Willie Bridges married Thomas Wiley Allen (1862-1918). In 1935 Willie and Mayme told the Jackson Clarion Ledger about the lost and found quilt. Mrs. L.T. Steen, Mayme, did not mention the copy so it may be that her mother made it after the newspaper article.

The article goes into more detail about how the quilts was stolen and returned. In February, 1864 (The date indicates the quilt may have been taken during Sherman's Meridian Campaign across Mississippi) the Chandlers were told that "The Yankees Were Coming." A company camped near them took the quilt and much else. The next day their Captain had the effrontery to ask for a "good old fashioned Southern dinner," and the women complied. Seventeen-year-old Lorenda complained during the meal about losing her quilt. He sent the quilt back that afternoon.

The quilt was lost and found twice.
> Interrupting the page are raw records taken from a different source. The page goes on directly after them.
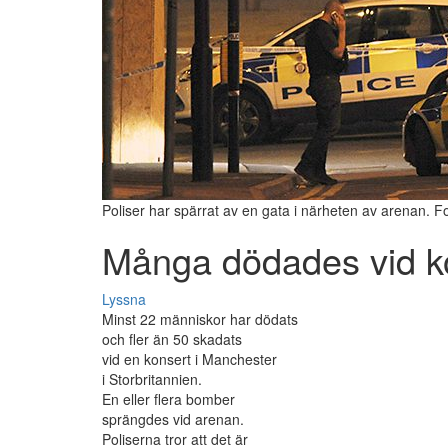
Poliser har spärrat av en gata i närheten av arenan. Fo
Många dödades vid k
Lyssna
Minst 22 människor har dödats
och fler än 50 skadats
vid en konsert i Manchester
i Storbritannien.
En eller flera bomber
sprängdes vid arenan.
Poliserna tror att det är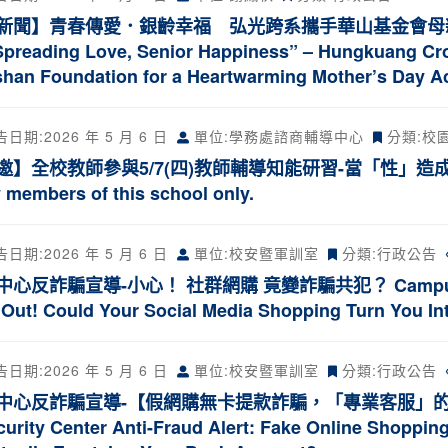
新聞】青春傳愛．銀齡幸福 弘光跨系攜手華山基金會母親節暖心
Spreading Love, Senior Happiness” – Hungkuang Cro
han Foundation for a Heartwarming Mother’s Day A
告日期:
2026 年 5 月 6 日
單位:學務處諮商輔導中心
分類:
校
邀】全校教師參與5/7(四)教師輔導知能研習-當「性」造成傷
y members of this school only.
告日期:
2026 年 5 月 6 日
單位:校安暨軍訓室
分類:
行政公告
心反詐騙宣導-小心！ 社群網購 竟變詐騙共犯？ Campus Securit
 Out! Could Your Social Media Shopping Turn You I
告日期:
2026 年 5 月 6 日
單位:校安暨軍訓室
分類:
行政公告
中心反詐騙宣導-【假網購無卡提款詐騙，「專業客服」的背
curity Center Anti-Fraud Alert: Fake Online Shopping,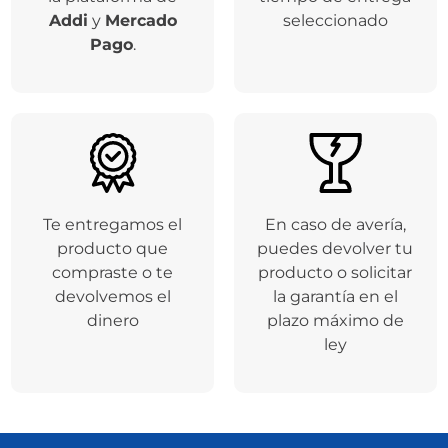
Addi
y
Mercado
seleccionado
Pago
.
Te entregamos el
En caso de avería,
producto que
puedes devolver tu
compraste o te
producto o solicitar
devolvemos el
la garantía en el
dinero
plazo máximo de
ley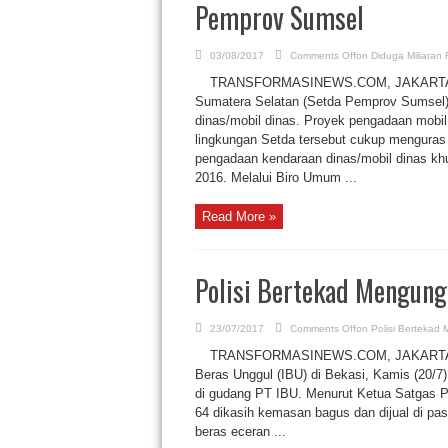
Pemprov Sumsel
03/08/2017
Comments Off
on Diduga Miliaran
TRANSFORMASINEWS.COM, JAKARTA. Untu
Sumatera Selatan (Setda Pemprov Sumsel) 
dinas/mobil dinas. Proyek pengadaan mobil
lingkungan Setda tersebut cukup menguras a
pengadaan kendaraan dinas/mobil dinas kh
2016. Melalui Biro Umum ...
Read More »
Polisi Bertekad Mengung
23/07/2017
Comments Off
on Polisi Bertekad
TRANSFORMASINEWS.COM, JAKARTA. Sat
Beras Unggul (IBU) di Bekasi, Kamis (20/7)
di gudang PT IBU. Menurut Ketua Satgas Pan
64 dikasih kemasan bagus dan dijual di pas
beras eceran ...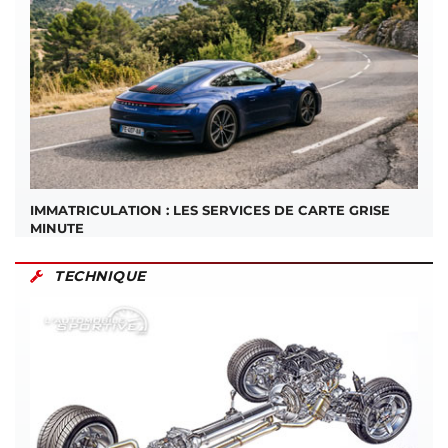
IMMATRICULATION : LES SERVICES DE CARTE GRISE
MINUTE
TECHNIQUE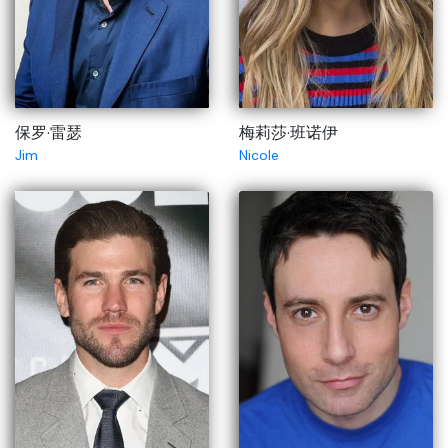
保罗·雷瑟
梅莉莎·班诺伊
Jim
Nicole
Lorenda took the quilt to Texas and when her widowed husband returned he shipped it to New Orleans but the trunk was misdirected and did not arrive back in Mississippi until a year and a half had passed. The quilt was yellowed when they saw it again.

Telling that story to the reporter might have inspired Willie to make the copy that her daughter carried to Arizona when she moved to Tucson.


Michele McLaughlin said...

Great story! Love this post!

Jan White said...

Sweet story. The article says her quilt is a copy, but the original is still in the family. Older sister had it?
Thanks for your blog, as always.

QuiltGranma said...

I really appreciate your research! Wonderful story!